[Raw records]
════
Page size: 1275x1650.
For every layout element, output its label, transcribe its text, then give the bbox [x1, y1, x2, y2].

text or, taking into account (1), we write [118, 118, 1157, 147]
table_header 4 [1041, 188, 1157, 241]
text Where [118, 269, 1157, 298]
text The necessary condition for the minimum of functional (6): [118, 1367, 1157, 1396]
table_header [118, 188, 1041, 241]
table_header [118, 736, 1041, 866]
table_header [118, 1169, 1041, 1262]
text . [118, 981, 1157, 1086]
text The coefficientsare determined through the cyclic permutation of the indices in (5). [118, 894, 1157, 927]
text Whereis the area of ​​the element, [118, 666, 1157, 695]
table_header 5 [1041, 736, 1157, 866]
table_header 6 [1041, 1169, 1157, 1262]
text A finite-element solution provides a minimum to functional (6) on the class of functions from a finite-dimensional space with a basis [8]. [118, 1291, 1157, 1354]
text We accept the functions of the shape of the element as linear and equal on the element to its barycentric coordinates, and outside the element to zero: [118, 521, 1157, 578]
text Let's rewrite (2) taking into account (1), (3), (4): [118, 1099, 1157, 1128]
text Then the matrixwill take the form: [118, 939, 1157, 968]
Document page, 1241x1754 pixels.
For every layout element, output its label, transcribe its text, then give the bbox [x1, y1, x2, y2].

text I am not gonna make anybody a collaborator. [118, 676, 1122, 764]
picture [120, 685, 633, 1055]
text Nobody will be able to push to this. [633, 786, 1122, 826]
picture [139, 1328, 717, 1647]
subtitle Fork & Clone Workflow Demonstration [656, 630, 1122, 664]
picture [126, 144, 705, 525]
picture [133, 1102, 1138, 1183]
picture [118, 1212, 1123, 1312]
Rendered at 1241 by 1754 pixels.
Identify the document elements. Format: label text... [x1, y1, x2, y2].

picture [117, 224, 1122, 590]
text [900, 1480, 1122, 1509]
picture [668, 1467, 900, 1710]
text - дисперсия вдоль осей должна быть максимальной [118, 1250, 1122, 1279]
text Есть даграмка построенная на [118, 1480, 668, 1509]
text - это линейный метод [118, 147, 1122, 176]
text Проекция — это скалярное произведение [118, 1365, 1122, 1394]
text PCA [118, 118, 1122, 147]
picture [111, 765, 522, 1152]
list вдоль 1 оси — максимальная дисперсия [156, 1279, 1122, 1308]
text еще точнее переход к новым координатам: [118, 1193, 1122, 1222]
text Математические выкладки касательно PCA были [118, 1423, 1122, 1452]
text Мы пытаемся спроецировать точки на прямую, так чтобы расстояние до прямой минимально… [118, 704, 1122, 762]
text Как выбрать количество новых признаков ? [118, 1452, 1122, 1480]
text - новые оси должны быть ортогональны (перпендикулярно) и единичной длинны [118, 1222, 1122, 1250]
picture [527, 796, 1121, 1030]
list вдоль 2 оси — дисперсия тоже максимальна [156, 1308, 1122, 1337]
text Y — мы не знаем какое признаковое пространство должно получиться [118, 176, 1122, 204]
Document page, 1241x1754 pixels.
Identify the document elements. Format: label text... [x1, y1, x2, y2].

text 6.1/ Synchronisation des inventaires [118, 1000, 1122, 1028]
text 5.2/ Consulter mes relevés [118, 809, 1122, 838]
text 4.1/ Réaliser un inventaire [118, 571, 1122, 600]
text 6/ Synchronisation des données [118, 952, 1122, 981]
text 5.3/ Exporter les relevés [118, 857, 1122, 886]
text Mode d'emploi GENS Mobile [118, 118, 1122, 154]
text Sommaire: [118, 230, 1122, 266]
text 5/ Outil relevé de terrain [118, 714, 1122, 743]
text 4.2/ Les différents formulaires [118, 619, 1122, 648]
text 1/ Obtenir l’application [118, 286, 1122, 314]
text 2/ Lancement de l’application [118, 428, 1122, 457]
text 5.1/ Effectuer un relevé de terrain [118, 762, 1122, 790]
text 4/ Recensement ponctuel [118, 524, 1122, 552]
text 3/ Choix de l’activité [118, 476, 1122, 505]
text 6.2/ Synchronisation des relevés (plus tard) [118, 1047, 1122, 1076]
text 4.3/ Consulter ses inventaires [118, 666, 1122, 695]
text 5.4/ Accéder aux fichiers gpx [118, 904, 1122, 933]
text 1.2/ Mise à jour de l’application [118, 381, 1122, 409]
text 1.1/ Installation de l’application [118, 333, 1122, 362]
════
> [Exercise directions]: Copy out every line of the records above without changing anything.

> [Exercise solution]:
Page size: 1275x1650.
For every layout element, output its label, transcribe its text, then give the bbox [x1, y1, x2, y2].

text or, taking into account (1), we write [118, 118, 1157, 147]
table_header 4 [1041, 188, 1157, 241]
text Where [118, 269, 1157, 298]
text The necessary condition for the minimum of functional (6): [118, 1367, 1157, 1396]
table_header [118, 188, 1041, 241]
table_header [118, 736, 1041, 866]
table_header [118, 1169, 1041, 1262]
text . [118, 981, 1157, 1086]
text The coefficientsare determined through the cyclic permutation of the indices in (5). [118, 894, 1157, 927]
text Whereis the area of ​​the element, [118, 666, 1157, 695]
table_header 5 [1041, 736, 1157, 866]
table_header 6 [1041, 1169, 1157, 1262]
text A finite-element solution provides a minimum to functional (6) on the class of functions from a finite-dimensional space with a basis [8]. [118, 1291, 1157, 1354]
text We accept the functions of the shape of the element as linear and equal on the element to its barycentric coordinates, and outside the element to zero: [118, 521, 1157, 578]
text Let's rewrite (2) taking into account (1), (3), (4): [118, 1099, 1157, 1128]
text Then the matrixwill take the form: [118, 939, 1157, 968]
Document page, 1241x1754 pixels.
For every layout element, output its label, transcribe its text, then give the bbox [x1, y1, x2, y2].

text I am not gonna make anybody a collaborator. [118, 676, 1122, 764]
picture [120, 685, 633, 1055]
text Nobody will be able to push to this. [633, 786, 1122, 826]
picture [139, 1328, 717, 1647]
subtitle Fork & Clone Workflow Demonstration [656, 630, 1122, 664]
picture [126, 144, 705, 525]
picture [133, 1102, 1138, 1183]
picture [118, 1212, 1123, 1312]
Rendered at 1241 by 1754 pixels.
Identify the document elements. Format: label text... [x1, y1, x2, y2].

picture [117, 224, 1122, 590]
text [900, 1480, 1122, 1509]
picture [668, 1467, 900, 1710]
text - дисперсия вдоль осей должна быть максимальной [118, 1250, 1122, 1279]
text Есть даграмка построенная на [118, 1480, 668, 1509]
text - это линейный метод [118, 147, 1122, 176]
text Проекция — это скалярное произведение [118, 1365, 1122, 1394]
text PCA [118, 118, 1122, 147]
picture [111, 765, 522, 1152]
list вдоль 1 оси — максимальная дисперсия [156, 1279, 1122, 1308]
text еще точнее переход к новым координатам: [118, 1193, 1122, 1222]
text Математические выкладки касательно PCA были [118, 1423, 1122, 1452]
text Мы пытаемся спроецировать точки на прямую, так чтобы расстояние до прямой минимально… [118, 704, 1122, 762]
text Как выбрать количество новых признаков ? [118, 1452, 1122, 1480]
text - новые оси должны быть ортогональны (перпендикулярно) и единичной длинны [118, 1222, 1122, 1250]
picture [527, 796, 1121, 1030]
list вдоль 2 оси — дисперсия тоже максимальна [156, 1308, 1122, 1337]
text Y — мы не знаем какое признаковое пространство должно получиться [118, 176, 1122, 204]
Document page, 1241x1754 pixels.
Identify the document elements. Format: label text... [x1, y1, x2, y2].

text 6.1/ Synchronisation des inventaires [118, 1000, 1122, 1028]
text 5.2/ Consulter mes relevés [118, 809, 1122, 838]
text 4.1/ Réaliser un inventaire [118, 571, 1122, 600]
text 6/ Synchronisation des données [118, 952, 1122, 981]
text 5.3/ Exporter les relevés [118, 857, 1122, 886]
text Mode d'emploi GENS Mobile [118, 118, 1122, 154]
text Sommaire: [118, 230, 1122, 266]
text 5/ Outil relevé de terrain [118, 714, 1122, 743]
text 4.2/ Les différents formulaires [118, 619, 1122, 648]
text 1/ Obtenir l’application [118, 286, 1122, 314]
text 2/ Lancement de l’application [118, 428, 1122, 457]
text 5.1/ Effectuer un relevé de terrain [118, 762, 1122, 790]
text 4/ Recensement ponctuel [118, 524, 1122, 552]
text 3/ Choix de l’activité [118, 476, 1122, 505]
text 6.2/ Synchronisation des relevés (plus tard) [118, 1047, 1122, 1076]
text 4.3/ Consulter ses inventaires [118, 666, 1122, 695]
text 5.4/ Accéder aux fichiers gpx [118, 904, 1122, 933]
text 1.2/ Mise à jour de l’application [118, 381, 1122, 409]
text 1.1/ Installation de l’application [118, 333, 1122, 362]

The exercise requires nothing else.